Teams: Nanchang University；Guangdong Polytechnic Normal University；East China Normal University；University of New South Wales

Writers: Tingting Liu, Dandan Zhang, Wenxing Liu, Tianbao Yu, Feng Wu, Shuyuan Xiao, Lujun Huang, Andrey E. Miroshnichenko

PDF: Phase-change nonlocal metasurfaces for dynamic wavefront manipulation

Abstract

Recent advances in nonlocal metasurfaces have enabled unprecedented success in shaping the wavefront of light with spectral selectivity, offering new solutions for many emerging nanophotonics applications. The ability to tune both the spectral and spatial properties of such a novel class of metasurfaces is highly desirable, but the dynamic nonvolatile control remains elusive. Here, we demonstrate active narrowband wavefront manipulation by harnessing quasi-bound states in the continuum (quasi-BICs) in phase-change nonlocal metasurfaces. The proof-of-principle metasurfaces made of Sb2S3 allow for nonvolatile, reversible, and tunable spectral control over wavefront and switchable spatial response at a given wavelength. The design principle mainly builds upon the combination of the geometry phase of quasi-BICs and the dynamic tunability of phase-change meta-atoms to tailor the spatial response of light at distinct resonant wavelengths.
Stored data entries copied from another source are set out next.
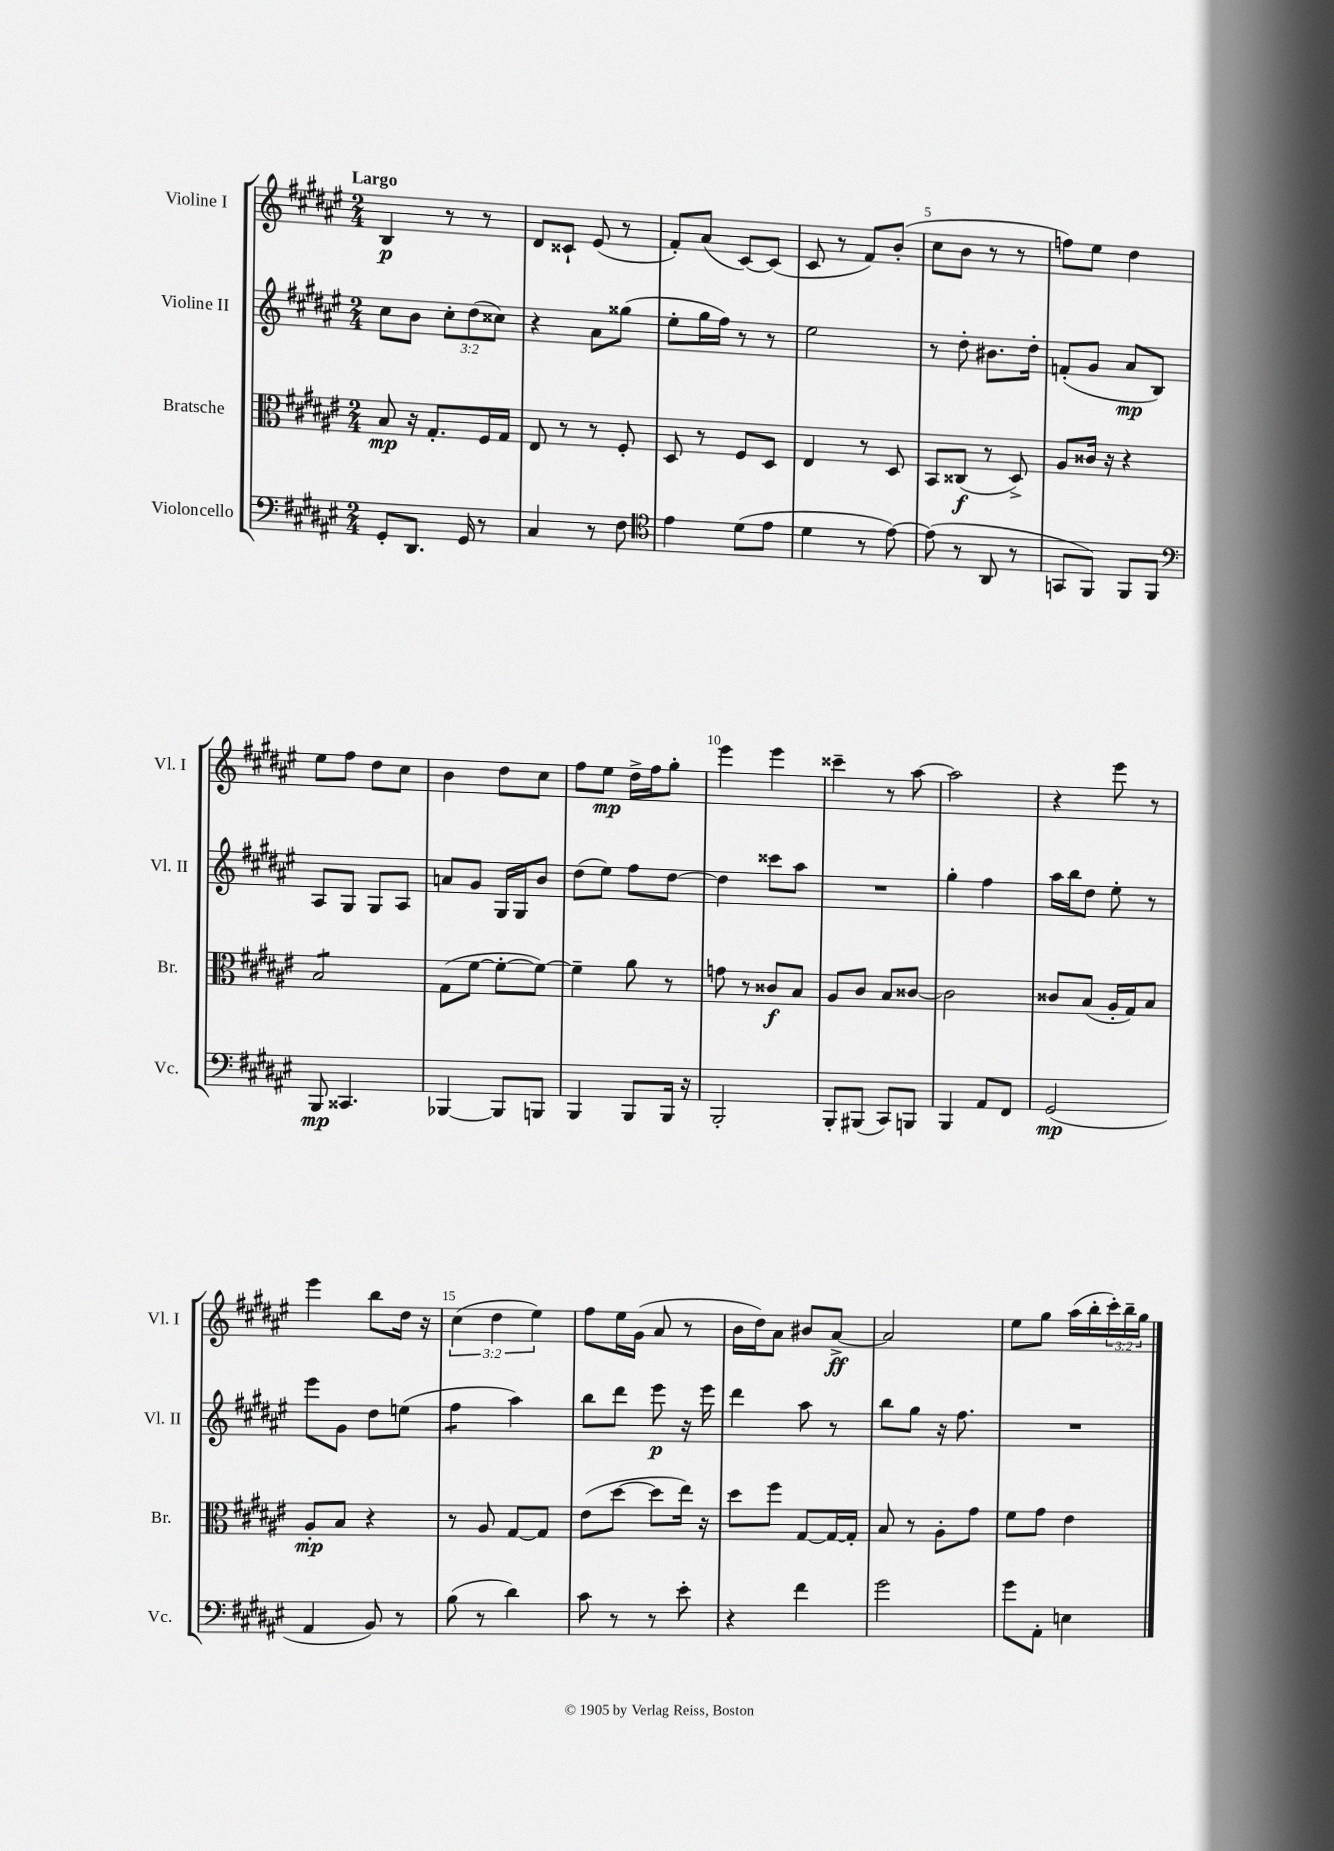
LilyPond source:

<<
\new StaffGroup <<
\new Staff = "s0" \with { instrumentName = "Violine I" shortInstrumentName = "Vl. I" } {
    \clef treble \key fis \major \numericTimeSignature \time 2/4 \override Staff.TupletNumber.text = #tuplet-number::calc-fraction-text \tempo "Largo"
    b4\p r8 r8 |
    dis'8 cisis'8-! eis'8( r8 |
    fis'8-.) ais'8( cis'8~) cis'8( |
    cis'8 r8 fis'8) b'8-.( |
    cis''8 b'8 r8 r8 |
    f''8) eis''8 dis''4 |
    eis''8 fis''8 dis''8 cis''8 |
    b'4 dis''8 cis''8 |
    fis''8 eis''8\mp dis''16-> fis''16 gis''8-. |
    eis'''4 eis'''4 |
    cisis'''4-- r8 ais''8~ |
    ais''2 |
    r4 eis'''8 r8 |
    eis'''4 b''8 dis''16 r16 |
    \tuplet 3/2 { cis''4( dis''4 eis''4) } |
    fis''8 eis''16 gis'16( ais'8 r8 |
    b'16 dis''16) ais'8 bis'8 ais'8~->\ff |
    ais'2 |
    eis''8 gis''8 ais''16( b''16-. \tuplet 3/2 { cis'''16-.) b''16-- gis''16 } \bar "|." |
}
\new Staff = "s1" \with { instrumentName = "Violine II" shortInstrumentName = "Vl. II" } {
    \clef treble \key fis \major \numericTimeSignature \time 2/4 \override Staff.TupletNumber.text = #tuplet-number::calc-fraction-text
    cis''8 b'8 \tuplet 3/2 { cis''8-. dis''8( cisis''8) } |
    r4 ais'8 gisis''8( |
    eis''8-. gis''16 fis''16) r8 r8 |
    eis''2 |
    r8 dis''8-. bis'8. dis''16-. |
    f'8-.( gis'8 ais'8\mp b8) |
    ais8 gis8 gis8 ais8 |
    a'8 gis'8 gis16 gis16 b'8 |
    dis''8( eis''8) fis''8 dis''8~ |
    dis''4 cisis'''8 ais''8 |
    R2 |
    gis''4-. fis''4 |
    ais''16 b''16 dis''8 eis''8-. r8 |
    eis'''8 gis'8 dis''8 e''8( |
    fis''4:8 ais''4) |
    b''8 dis'''8 eis'''8\p r16 eis'''16 |
    dis'''4 ais''8 r8 |
    b''8 gis''8 r16 fis''8. |
    R2 \bar "|." |
}
\new Staff = "s2" \with { instrumentName = "Bratsche" shortInstrumentName = "Br." } {
    \clef alto \key fis \major \numericTimeSignature \time 2/4
    b8\mp r16 gis8.-. fis16 gis16 |
    eis8 r8 r8 fis8-. |
    dis8 r8 fis8 dis8 |
    eis4 r8 dis8 |
    b,8 cisis8\f( r8 dis8->) |
    ais8 cisis'16 r16 r4 |
    b2:8 |
    gis8( fis'8~ fis'8~-. fis'8~) |
    fis'4-- ais'8 r8 |
    g'8 r8 cisis'8\f b8 |
    ais8 cis'8 b8 cisis'8~ |
    cisis'2 |
    cisis'8 b8( ais16-. gis16) b8 |
    ais8-.\mp b8 r4 |
    r8 ais8 gis8~ gis8 |
    eis'8( dis''8~ dis''8 eis''16) r16 |
    dis''8 fis''8 gis8~ gis16~ gis16-. |
    b8 r8 ais8-. gis'8 |
    fis'8 gis'8 eis'4 \bar "|." |
}
\new Staff = "s3" \with { instrumentName = "Violoncello" shortInstrumentName = "Vc." } {
    \clef bass \key fis \major \numericTimeSignature \time 2/4
    gis,8-. dis,8. gis,16 r8 |
    cis4 r8 fis8 |
    \clef tenor eis'4 dis'8( eis'8 |
    dis'4 r8 eis'8~) |
    eis'8( r8 ais,8 r8 |
    g,8 fis,8) fis,8 fis,8 |
    \clef bass b,,8\mp cisis,4. |
    bes,,4~ bes,,8 b,,8 |
    b,,4 b,,8 b,,16 r16 |
    b,,2-. |
    b,,8-. bis,,8( cis,8) b,,8 |
    b,,4 ais,8 fis,8 |
    gis,2\mp( |
    ais,4 b,8) r8 |
    b8( r8 dis'4) |
    cis'8 r8 r8 eis'8-. |
    r4 fis'4 |
    gis'2 |
    gis'8 ais,8-. e4 \bar "|." |
}
>>
>>
\layout { \context { \Score \override BarNumber.break-visibility = ##(#f #t #t) barNumberVisibility = #(every-nth-bar-number-visible 5) } }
By tuning the crystallization level of Sb2S3 meta-atoms, the dynamic nonlocal wavefront-shaping functionalities of beam steering, 1D, and 2D focusing are achieved. Furthermore, we demonstrate tunable holographic imaging with active spectral selectivity using our phase-change nonlocal metasurface. This work represents a critical advance towards developing integrated dynamic nonlocal metasurface for future augmented and virtual reality wearables.